Using Versions to Facilitate Your Rolling Forecast

A Rolling Forecast is the most effective approach to budgeting and forecasting for most businesses.  In general, creating an Annual Budget takes a considerable amount of effort.  If this budget is then out of date (due to economic or environmental changes) and therefore useless 45-90 days after its completion, the value of this annual exercise is questionable.  However, if you create a Rolling Forecast you will always have an accurate view of at least 12 months of forecasted financials.

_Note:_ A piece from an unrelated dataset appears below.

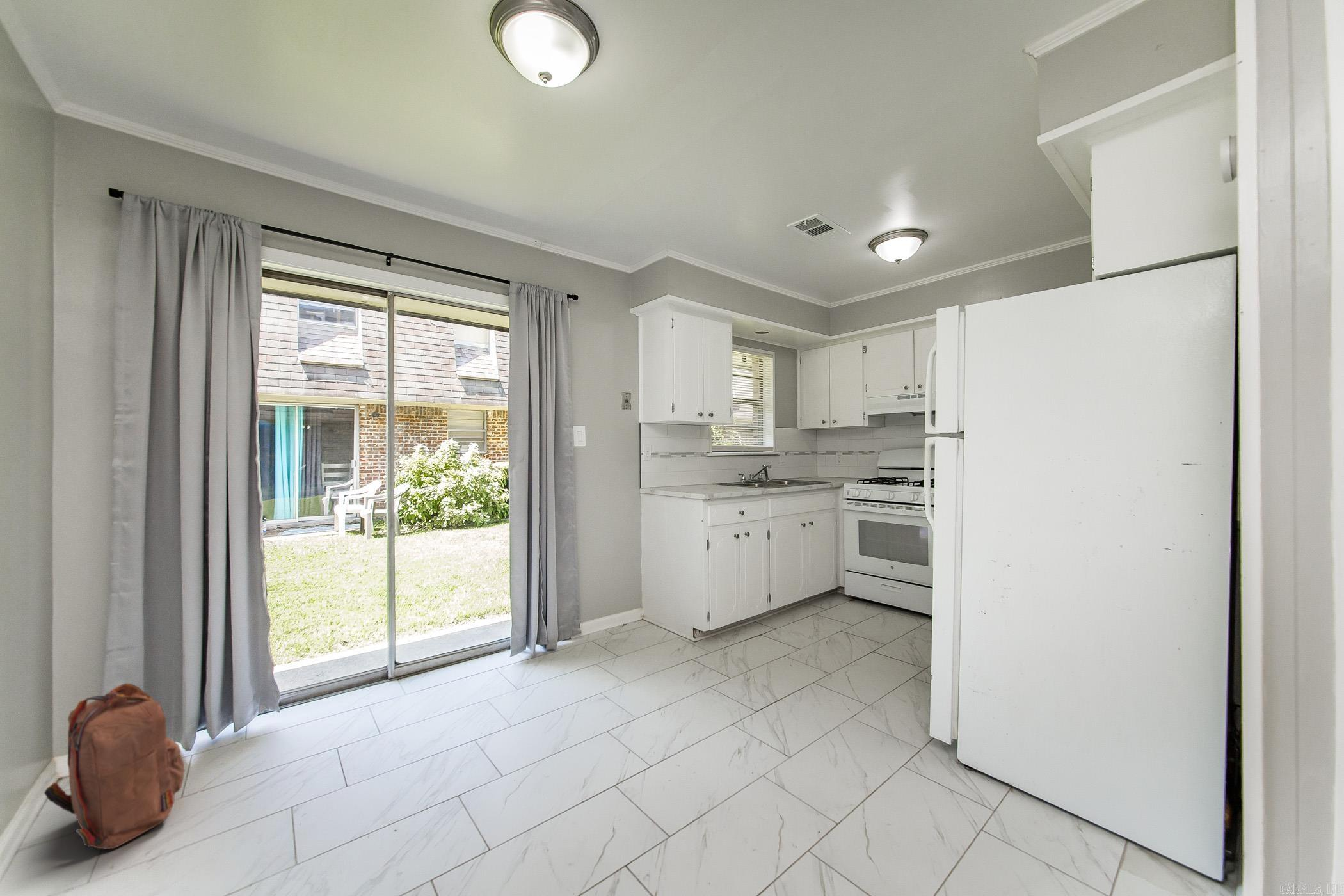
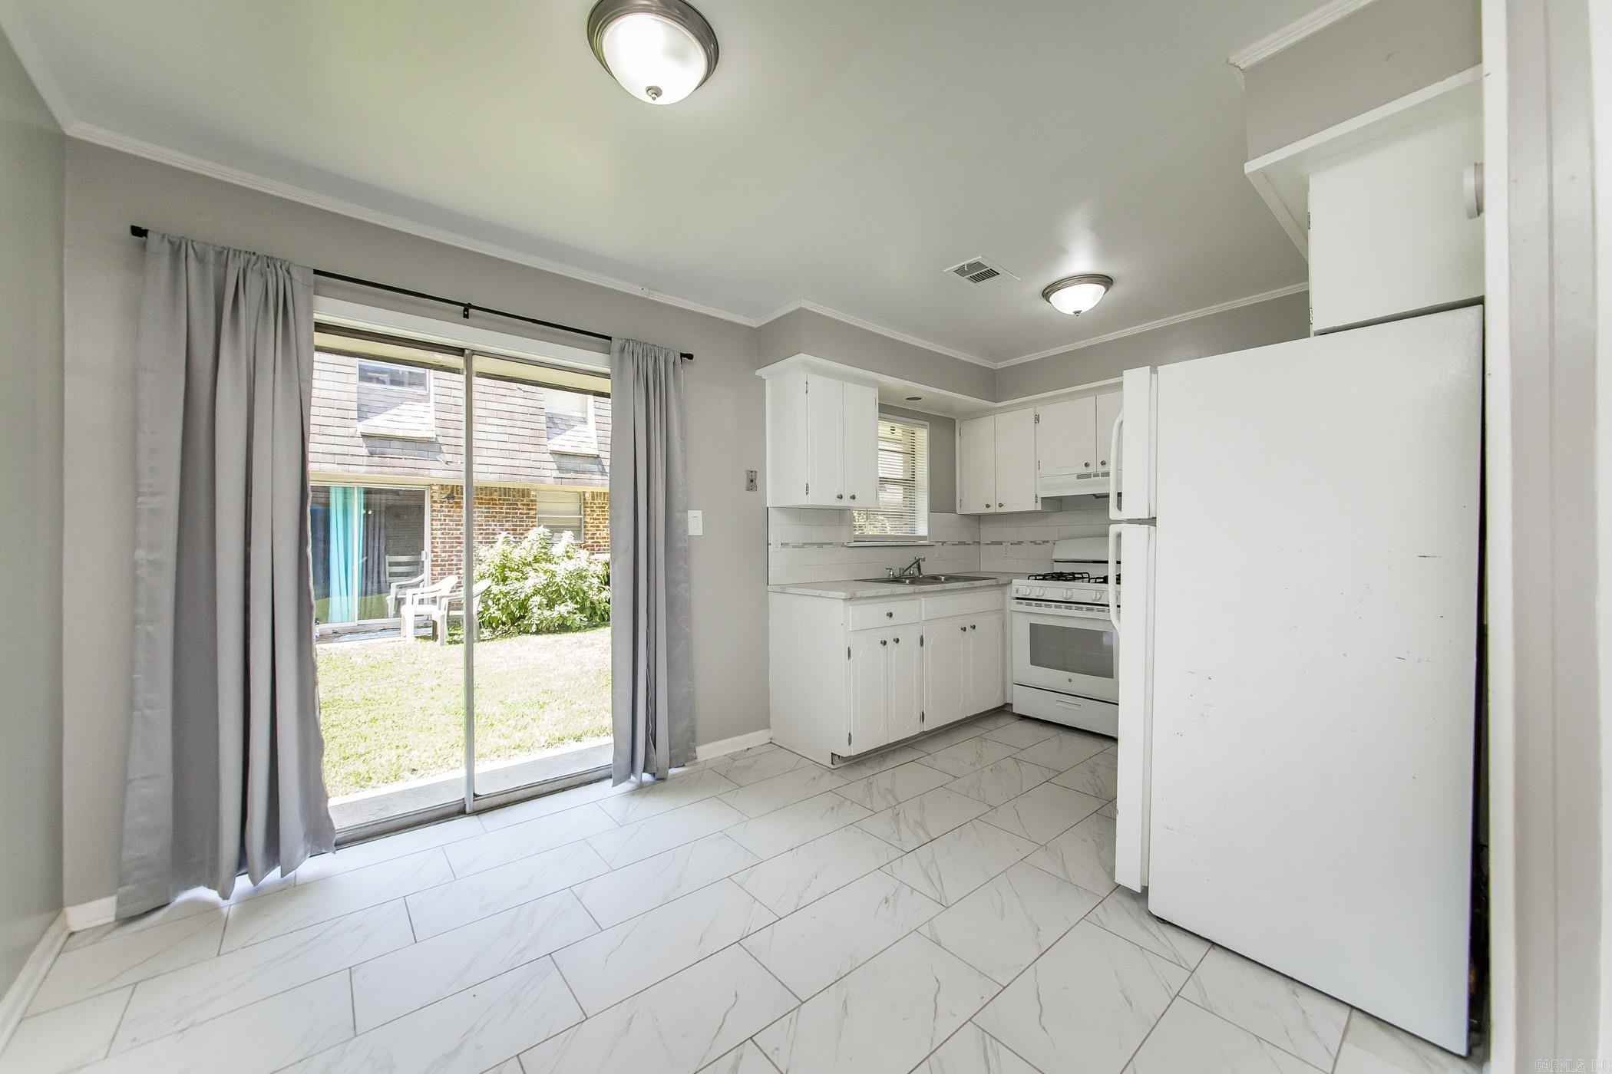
- backpack [44,683,185,850]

To begin this process, create your Annual Budget as an Adaptive Planning version that includes 2 years.  The first year is your official Annual Budget and the second year is an out year forecast.  Once this Annual Budget is approved by your board, the version should be locked, so the data cannot be changed.  This keeps it consistent for use as the benchmark to compare with all other scenarios through the rest of the year.  Then on a monthly basis, update your Actuals version with the most recent month’s actual data and create a new version that is a copy of the prior month’s version.  For example, if your fiscal year is the calendar year, in February once you update your Actuals version with January actual data, you would copy your locked Annual Budget to create a new version.  Then set the Start of Plan variable for this new version to February of the budget year.  This will allow the January actual data to be seen within this new version.  At this point, your new version is the Annual Budget updated with January Actual results.  Continue this process during the year – in March you would copy the February version, and then so forth each month.

Each month when you update with actuals and create your new version, you should tune or update this new version with any changes that are required to reflect any changes in your business.  These could be as simple as a new employee or additional sales or as complex as a new division.  This allows you to keep tuning your forecast each month, but at the same time maintain your prior monthly forecasts and your original Annual Budget.  Any or all of these are available for comparison to one another.

As a best practice, you should develop a naming convention to allow you to easily distinguish the various versions, since by year end you’ll have at least 12 versions.  This could be as simple as naming the Annual Budget, “2012 Annual Budget”, and then naming each forecast, “2012 Forecast 1-11”.  The 1-11 in the forecast name indicates the months of actual data (1) and months of forecast data (11).

To continue the Rolling Forecast process, at the beginning of the next budget cycle, simply create a new version from the latest forecast version, and extend the planning horizon one year by moving the End of Plan variable out one year.  Then use this new version as the starting point for your next Annual Budget.  Since you have been updating each Forecast version, this new version will be pretty accurate and should mostly need tuning in the new out year.

This Rolling Forecast process is easy to maintain and provides tremendous flexibility for reporting variances between your Annual Budget and various monthly Forecasts or other scenarios.